| PASSAGE TO READ |
◇ ◇ ◇ ◇ ◇
All entries for April 2008

April 16, 2008

Big Bob Mugabe – The Wreckoning

mugabe
 
 
 
 
 
 
 
 
 
 
 
 
Stepping down has never been a favourite do among
bureaucrats and politicians. No matter how putrid the dead
rats may turn, there they remain until democracy gets the upper
hand and the electorate starts feeding its spirit on hope again.
But despite our local exemplars, in terms of epic gaffes against
one’s own country, none of our local baddies past or present
comes anywhere near Robert Gabriel Mugabe, Zimbabwe’s
octogenarian chief.
 
In a matter of years, President Bob has wreaked havoc
on one of the most stunningly beautiful corners on earth.
Zimbabwe is today plagued by a collapsed economy, poverty,
inflation, the decimation of entire communities, forced seizure
of land, assassinations and torture. Living in Zimbabwe today,
expect to be around 37 years old when you pop off. If you are
lucky, that is. Bread, sugar and petrol have become luxuries to
kill for. Unemployment is at a scary 80 per cent while inflation
hovers around 7,600 per cent, which means that for the price
of a single slab of stone in today’s Zimbabwe you would have
bought yourself a nice detached villa with breathtaking views
of the Zambezi back in the 80s. Zimbabwe is running on much
less than empty.
 
The bespectacled revolutionary who stood up to Ian Smith’s
government, led his country to independence and took the helm
in 1980 is now clinging to power for life like a frightened animal.
◇ ◇ ◇ ◇ ◇
| MATERIAL |
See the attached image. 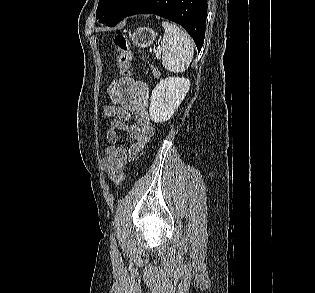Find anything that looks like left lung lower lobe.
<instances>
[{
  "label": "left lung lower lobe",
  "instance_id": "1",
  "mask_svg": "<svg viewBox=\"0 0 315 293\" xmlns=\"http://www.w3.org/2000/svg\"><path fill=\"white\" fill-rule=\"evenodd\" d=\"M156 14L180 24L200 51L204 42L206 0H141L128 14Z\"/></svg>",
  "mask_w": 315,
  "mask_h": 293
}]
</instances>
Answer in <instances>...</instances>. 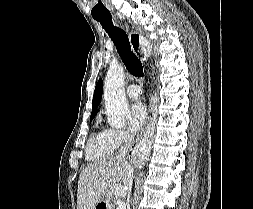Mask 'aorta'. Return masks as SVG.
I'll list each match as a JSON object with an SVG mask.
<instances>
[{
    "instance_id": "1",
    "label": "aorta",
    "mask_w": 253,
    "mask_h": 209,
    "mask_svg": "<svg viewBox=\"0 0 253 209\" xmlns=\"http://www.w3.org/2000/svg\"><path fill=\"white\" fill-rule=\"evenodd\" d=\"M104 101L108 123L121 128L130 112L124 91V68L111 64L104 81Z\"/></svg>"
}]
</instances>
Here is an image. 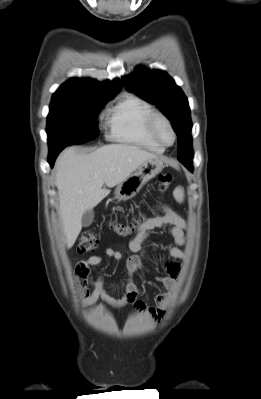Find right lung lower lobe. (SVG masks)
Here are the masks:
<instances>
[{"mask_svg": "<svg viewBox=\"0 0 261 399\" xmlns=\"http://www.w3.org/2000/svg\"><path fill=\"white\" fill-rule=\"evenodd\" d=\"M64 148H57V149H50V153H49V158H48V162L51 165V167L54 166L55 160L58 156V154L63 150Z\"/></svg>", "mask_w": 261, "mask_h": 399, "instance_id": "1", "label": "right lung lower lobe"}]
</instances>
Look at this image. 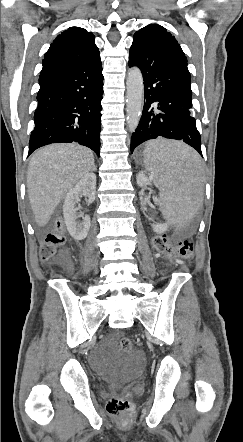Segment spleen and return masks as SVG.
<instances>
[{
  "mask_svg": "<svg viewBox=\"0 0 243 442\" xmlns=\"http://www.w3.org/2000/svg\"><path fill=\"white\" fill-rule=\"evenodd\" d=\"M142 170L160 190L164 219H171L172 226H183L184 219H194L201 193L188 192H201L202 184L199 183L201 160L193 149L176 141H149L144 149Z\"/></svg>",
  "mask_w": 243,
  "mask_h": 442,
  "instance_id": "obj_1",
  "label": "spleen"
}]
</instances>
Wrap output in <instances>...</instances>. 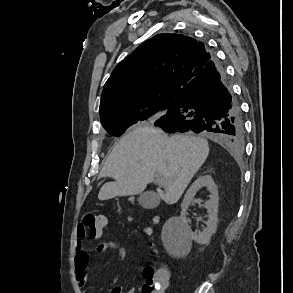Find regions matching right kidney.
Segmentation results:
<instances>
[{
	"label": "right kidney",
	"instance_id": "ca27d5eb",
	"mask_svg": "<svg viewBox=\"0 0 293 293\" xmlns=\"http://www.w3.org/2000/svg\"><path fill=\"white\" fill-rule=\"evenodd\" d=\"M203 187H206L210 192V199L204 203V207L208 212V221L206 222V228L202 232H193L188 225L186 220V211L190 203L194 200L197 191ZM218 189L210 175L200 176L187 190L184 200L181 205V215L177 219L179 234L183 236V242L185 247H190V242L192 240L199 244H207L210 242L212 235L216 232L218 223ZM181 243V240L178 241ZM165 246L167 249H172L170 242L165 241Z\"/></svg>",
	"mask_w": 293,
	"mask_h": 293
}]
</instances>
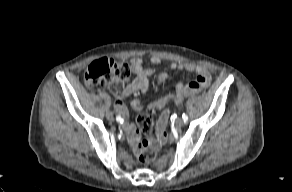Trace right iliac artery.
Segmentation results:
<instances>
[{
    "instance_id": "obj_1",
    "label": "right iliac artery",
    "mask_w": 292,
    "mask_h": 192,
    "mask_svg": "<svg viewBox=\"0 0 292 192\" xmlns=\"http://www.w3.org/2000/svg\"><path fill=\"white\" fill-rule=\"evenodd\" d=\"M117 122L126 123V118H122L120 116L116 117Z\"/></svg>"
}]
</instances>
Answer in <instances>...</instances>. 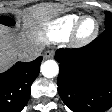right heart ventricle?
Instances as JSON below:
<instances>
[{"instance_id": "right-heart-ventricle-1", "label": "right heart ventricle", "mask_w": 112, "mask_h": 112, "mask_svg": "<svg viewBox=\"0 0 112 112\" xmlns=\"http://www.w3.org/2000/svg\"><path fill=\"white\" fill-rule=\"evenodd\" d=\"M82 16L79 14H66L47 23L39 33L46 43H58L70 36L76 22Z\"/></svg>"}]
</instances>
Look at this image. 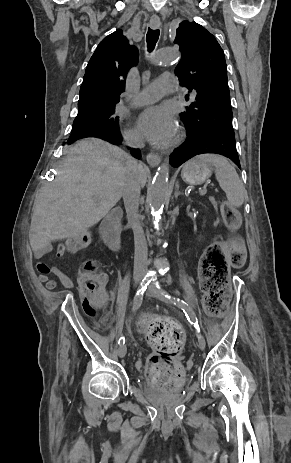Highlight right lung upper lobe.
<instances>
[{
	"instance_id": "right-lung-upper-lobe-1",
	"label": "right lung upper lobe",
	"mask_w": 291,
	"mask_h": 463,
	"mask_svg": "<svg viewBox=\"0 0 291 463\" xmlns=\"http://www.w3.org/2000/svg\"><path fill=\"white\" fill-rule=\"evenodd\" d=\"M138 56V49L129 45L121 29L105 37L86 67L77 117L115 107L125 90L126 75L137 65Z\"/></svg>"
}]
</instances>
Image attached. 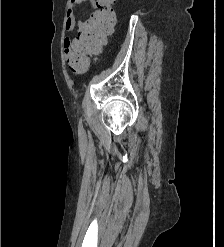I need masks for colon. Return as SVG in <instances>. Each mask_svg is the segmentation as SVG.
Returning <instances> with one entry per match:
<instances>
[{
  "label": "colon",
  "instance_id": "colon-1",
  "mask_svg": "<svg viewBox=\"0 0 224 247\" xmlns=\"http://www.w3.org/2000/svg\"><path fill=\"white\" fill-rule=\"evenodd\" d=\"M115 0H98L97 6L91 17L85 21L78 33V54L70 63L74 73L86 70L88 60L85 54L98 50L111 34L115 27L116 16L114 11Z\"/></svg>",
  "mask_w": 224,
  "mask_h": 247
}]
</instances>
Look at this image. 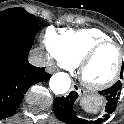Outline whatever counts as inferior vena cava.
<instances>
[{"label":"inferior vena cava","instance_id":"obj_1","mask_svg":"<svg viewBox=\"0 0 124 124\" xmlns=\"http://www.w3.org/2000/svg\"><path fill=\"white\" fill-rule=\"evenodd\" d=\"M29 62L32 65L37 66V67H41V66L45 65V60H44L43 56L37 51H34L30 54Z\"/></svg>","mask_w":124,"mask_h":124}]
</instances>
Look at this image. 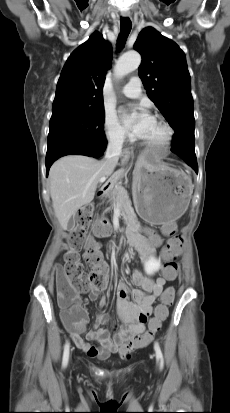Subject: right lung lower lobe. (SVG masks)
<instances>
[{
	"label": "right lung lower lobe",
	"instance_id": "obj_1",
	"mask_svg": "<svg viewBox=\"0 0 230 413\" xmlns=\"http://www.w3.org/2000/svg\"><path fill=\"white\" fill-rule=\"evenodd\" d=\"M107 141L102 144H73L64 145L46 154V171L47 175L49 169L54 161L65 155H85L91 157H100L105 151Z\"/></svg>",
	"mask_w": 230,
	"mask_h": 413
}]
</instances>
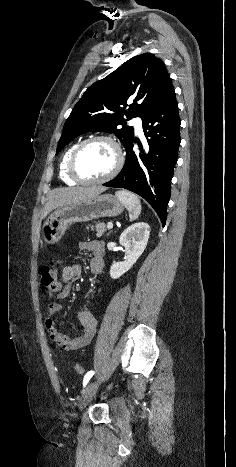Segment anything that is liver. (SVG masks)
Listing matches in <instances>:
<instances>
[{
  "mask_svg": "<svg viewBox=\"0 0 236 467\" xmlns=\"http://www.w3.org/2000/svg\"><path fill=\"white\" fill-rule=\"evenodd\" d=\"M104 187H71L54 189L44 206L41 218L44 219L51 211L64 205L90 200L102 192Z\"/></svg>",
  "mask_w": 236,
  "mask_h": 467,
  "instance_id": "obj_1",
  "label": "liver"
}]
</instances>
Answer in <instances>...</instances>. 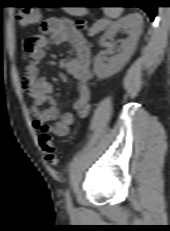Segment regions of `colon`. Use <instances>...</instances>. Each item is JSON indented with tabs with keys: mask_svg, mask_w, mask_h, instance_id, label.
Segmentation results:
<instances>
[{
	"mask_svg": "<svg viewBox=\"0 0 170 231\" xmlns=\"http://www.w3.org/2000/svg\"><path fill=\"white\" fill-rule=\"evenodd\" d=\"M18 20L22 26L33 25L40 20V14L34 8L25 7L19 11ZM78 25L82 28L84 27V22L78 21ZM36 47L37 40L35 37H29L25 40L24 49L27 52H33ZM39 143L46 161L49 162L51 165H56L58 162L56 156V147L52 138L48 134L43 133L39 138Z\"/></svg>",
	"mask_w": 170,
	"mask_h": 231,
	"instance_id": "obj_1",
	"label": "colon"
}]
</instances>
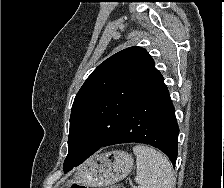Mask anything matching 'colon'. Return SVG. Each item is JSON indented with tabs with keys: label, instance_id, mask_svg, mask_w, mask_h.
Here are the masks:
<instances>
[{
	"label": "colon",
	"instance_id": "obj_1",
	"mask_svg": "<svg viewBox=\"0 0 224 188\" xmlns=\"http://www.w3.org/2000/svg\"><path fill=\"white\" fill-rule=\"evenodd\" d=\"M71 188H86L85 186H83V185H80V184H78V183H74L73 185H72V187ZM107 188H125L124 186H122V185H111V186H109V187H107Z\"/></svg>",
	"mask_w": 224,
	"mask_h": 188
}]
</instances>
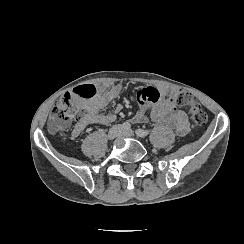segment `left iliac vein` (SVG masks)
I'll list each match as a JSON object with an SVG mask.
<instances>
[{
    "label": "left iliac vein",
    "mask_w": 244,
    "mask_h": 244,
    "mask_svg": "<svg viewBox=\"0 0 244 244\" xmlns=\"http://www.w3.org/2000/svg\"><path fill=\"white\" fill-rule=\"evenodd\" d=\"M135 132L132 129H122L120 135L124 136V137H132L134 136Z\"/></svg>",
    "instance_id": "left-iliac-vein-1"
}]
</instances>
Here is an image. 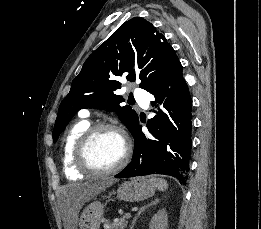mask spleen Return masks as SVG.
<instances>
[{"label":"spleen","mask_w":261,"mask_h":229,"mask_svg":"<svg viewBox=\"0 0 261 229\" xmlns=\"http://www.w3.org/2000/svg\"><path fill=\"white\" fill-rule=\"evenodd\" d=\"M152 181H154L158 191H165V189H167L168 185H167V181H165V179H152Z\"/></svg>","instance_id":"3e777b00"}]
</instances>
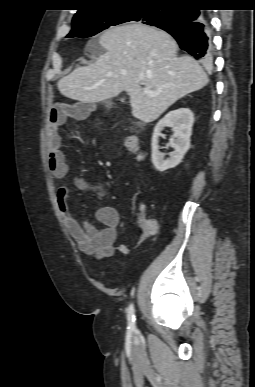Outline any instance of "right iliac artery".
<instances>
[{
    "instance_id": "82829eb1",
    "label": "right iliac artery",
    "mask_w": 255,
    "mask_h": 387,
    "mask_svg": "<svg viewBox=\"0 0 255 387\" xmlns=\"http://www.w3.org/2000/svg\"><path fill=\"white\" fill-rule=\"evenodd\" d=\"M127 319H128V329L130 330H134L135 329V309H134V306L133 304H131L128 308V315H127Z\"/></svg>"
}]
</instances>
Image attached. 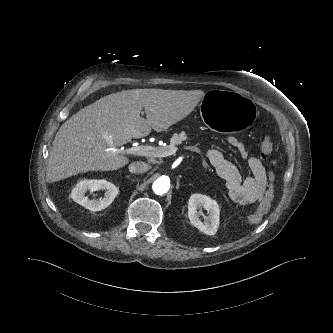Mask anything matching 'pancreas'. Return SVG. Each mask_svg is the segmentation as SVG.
◇ ◇ ◇ ◇ ◇
| WRITTEN EXERCISE |
Write the next part of the post on Robert Mugabe, starting right after its final sentence. The lines above are separate material and have no connection to the post on Robert Mugabe.

| FINAL ANSWER |
He knows that if he steps down, he may not be as lucky as
fellow crook Idi Amin. His placid, matter-of-fact ruthlessness
has made of Robert Mugabe something of a myth. Admittedly,
some of us have at some point marvelled at this Ultimate Big
Man of Africa, surviving well into the 21st century, with an army
solidly behind him, hatcheting opposition as if he had no other
care in the world.
 
My South African colleagues, budding diplomats from
Cambridge and the UCL, cut me short as I harangue them on
Mugabe and why on earth is he still in power? “He’s an iron
fist. And he has stolen the limelight.” Arm-wringing EU leaders
bickered last year over whether to let Bob into the EU-Africa
summit. In the cut and thrust, the British Prime Minister, of all
people, pledged he would skip the talks if the Zimbabwean
dictator were to be let in. So the PM failed to be there as
Bad Penny Bob turned up, to the pomp and circumstance of
flashing cameras. Adding heavier insult, a sober faced German
Chancellor-ess scolded Mugabe’s regime, gravely pointing out
that, “The situation in Zimbabwe concerns us all, in Europe and
in Africa” and that “we don’t have the right to look away when
human rights are trampled on”. Tut tut, mein lieber Gott, Frau
Merkel, I didn’t know that one!  
 
What a good thing that Vaclav Havel, Nadine Gordimer and
Wole Soyinka accused the Europe-Africa summit organisers of
political cowardice. How come the people of Zimbabwe and
Darfur were not that high on the summit agenda, they wrote.
 
In a country crippled by dictatorial whims, hardship and
a parched economy, juiciness comes in one brand: Grace
Mugabe. Zimbabwe’s classy First Lady abuses the media’s
attention on her husband, having it easy with her Parisian
shopping sprees in the meantime. Mrs Mugabe shops with far
greater gusto than all of the Wags put together. So far, she has
blown around £2.1 million on shopping alone. She is reported to
spend around £75,000 in a two-hour spree alone. Some think
that, more than just her husband’s wallet, Grace has battered
Bob’s very taste for the rule of law. 40 years his junior, she
has even coaxed the President into getting her the luxurious
DC-9 airliner previously owned by Playboy mogul Hugh Hefner.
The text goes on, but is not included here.